Define the weak (operator) topology on $B(\ell^2(F))$ as the topology induced by the family of complex valued functionals $f:B(\ell^2(F))\to\mathbb{C}$ s.t. 
$$f:T\mapsto \langle Tx,y\rangle\in\mathbb{C}$$ 
is continuous for any $x$ and $y$ in $\ell^2(F)$. Explicitly, the weak topology may be described as the topology generated by sets of the form $f^{-1}(U)$, where $U$ is an open set in $\mathbb{C}$.
Then how to see the algebra of bounded (left) $F$-equivariant operators weakly closed in $B(\ell^2(F))$?
 A: Let $T$ be an $F$-invariant linear map, this is equivalent to
$$\langle gTx,y\rangle=\langle Tgx,y\rangle$$
for all $x,y\in \ell^2(F)$ and all $g\in F$. Note that the adjoint of the multiplication with $g$ is multiplication with $g^{-1}$:
$$\langle g\cdot x,y\rangle = \sum_{a\in F}\overline{x_{ga}} y_{a}=\sum_{a\in F}\overline{x_{gg^{-1}a}}y_{g^{-1}a}=\langle x, g^{-1}\cdot y\rangle$$
It follows
$$\langle Tx,g^{-1}y\rangle=\langle Tgx,y\rangle$$
for all $x,y\in\ell^2(F)$, $g\in F$ is equivalent to $T$ being $F$-invariant.

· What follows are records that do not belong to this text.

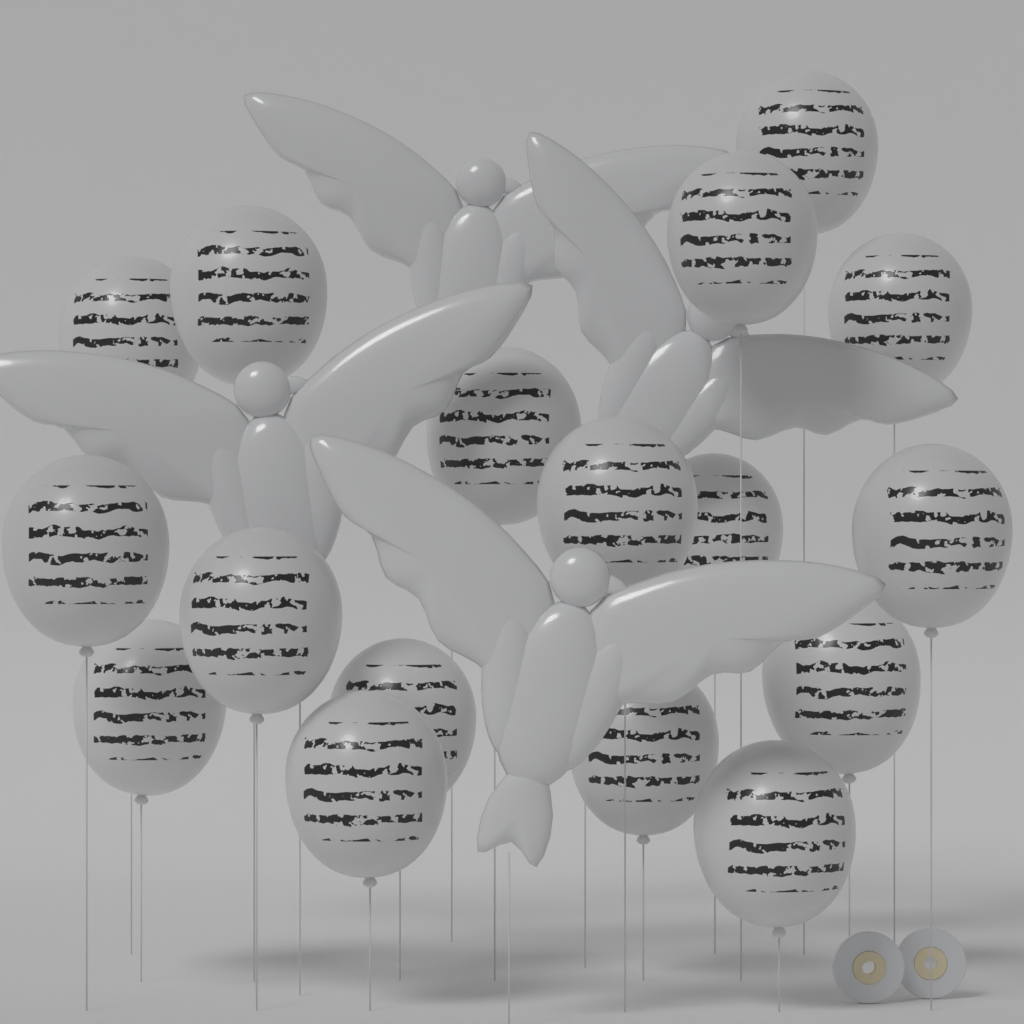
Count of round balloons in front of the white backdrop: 17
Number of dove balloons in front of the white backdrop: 4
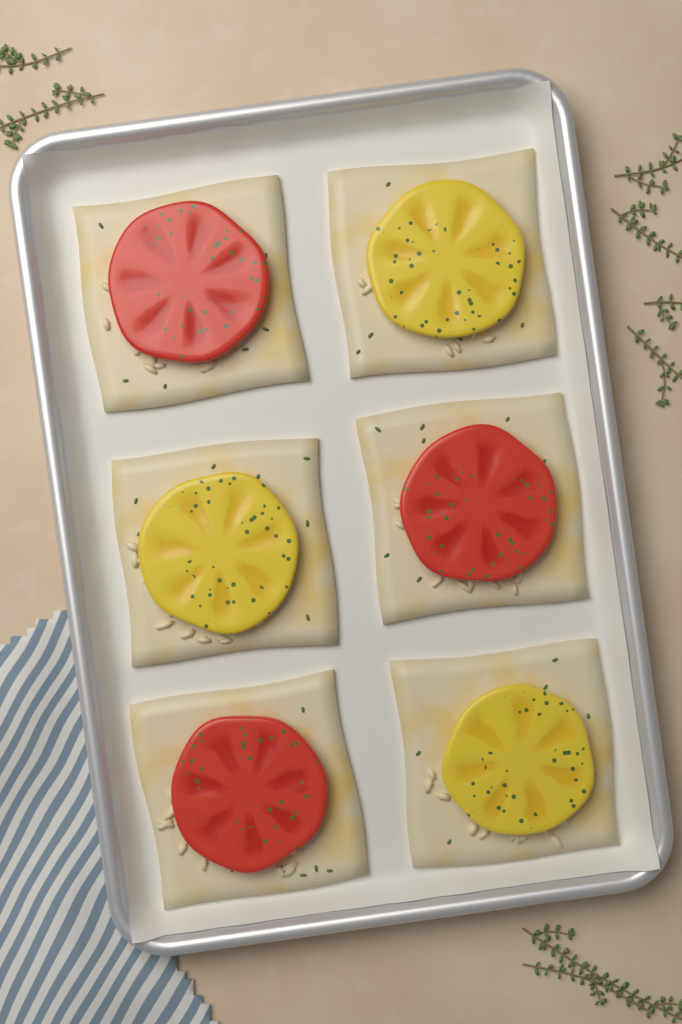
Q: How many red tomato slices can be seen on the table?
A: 3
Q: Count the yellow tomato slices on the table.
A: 3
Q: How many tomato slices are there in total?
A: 6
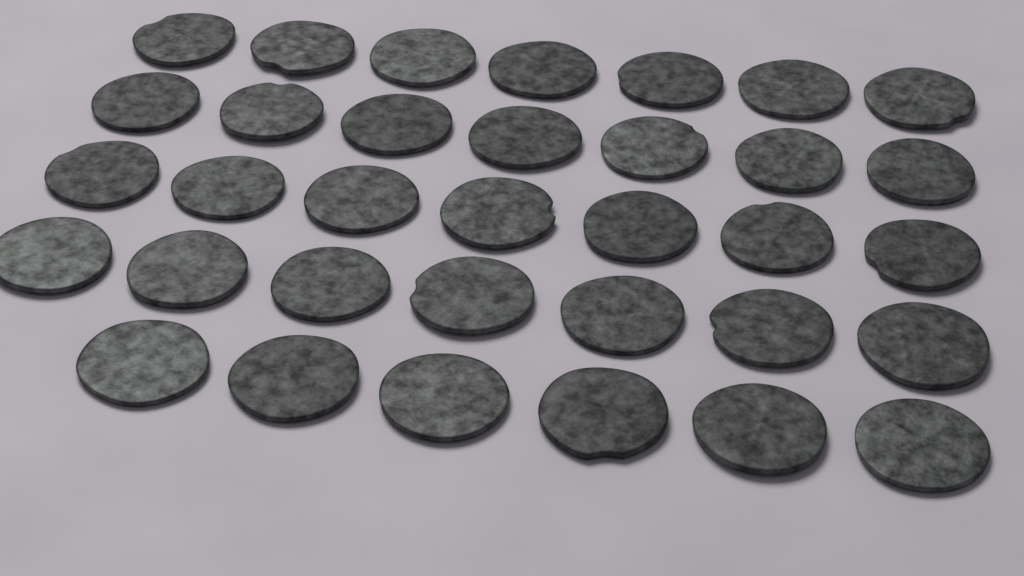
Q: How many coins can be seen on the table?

Now let $T_\alpha$ be a net of $F$-invariant operators converging to $T$ in weak topology. Since $T\mapsto\langle Tx,g^{-1}y\rangle$ etc are all continuous it follows that
$$\langle Tx,g^{-1}y\rangle=\langle \lim_{\alpha}T_\alpha x,g^{-1}y\rangle=\lim_\alpha \langle T_\alpha x,g^{-1}y\rangle =\lim_{\alpha}\langle T_\alpha gx,y\rangle=\langle Tgx,y\rangle$$
And $T$ is also $F$-invariant. However the closure of a set is the same as all limit points of nets of that set and it follows that the closure of $F$-invariant linear maps in weak topology is itself.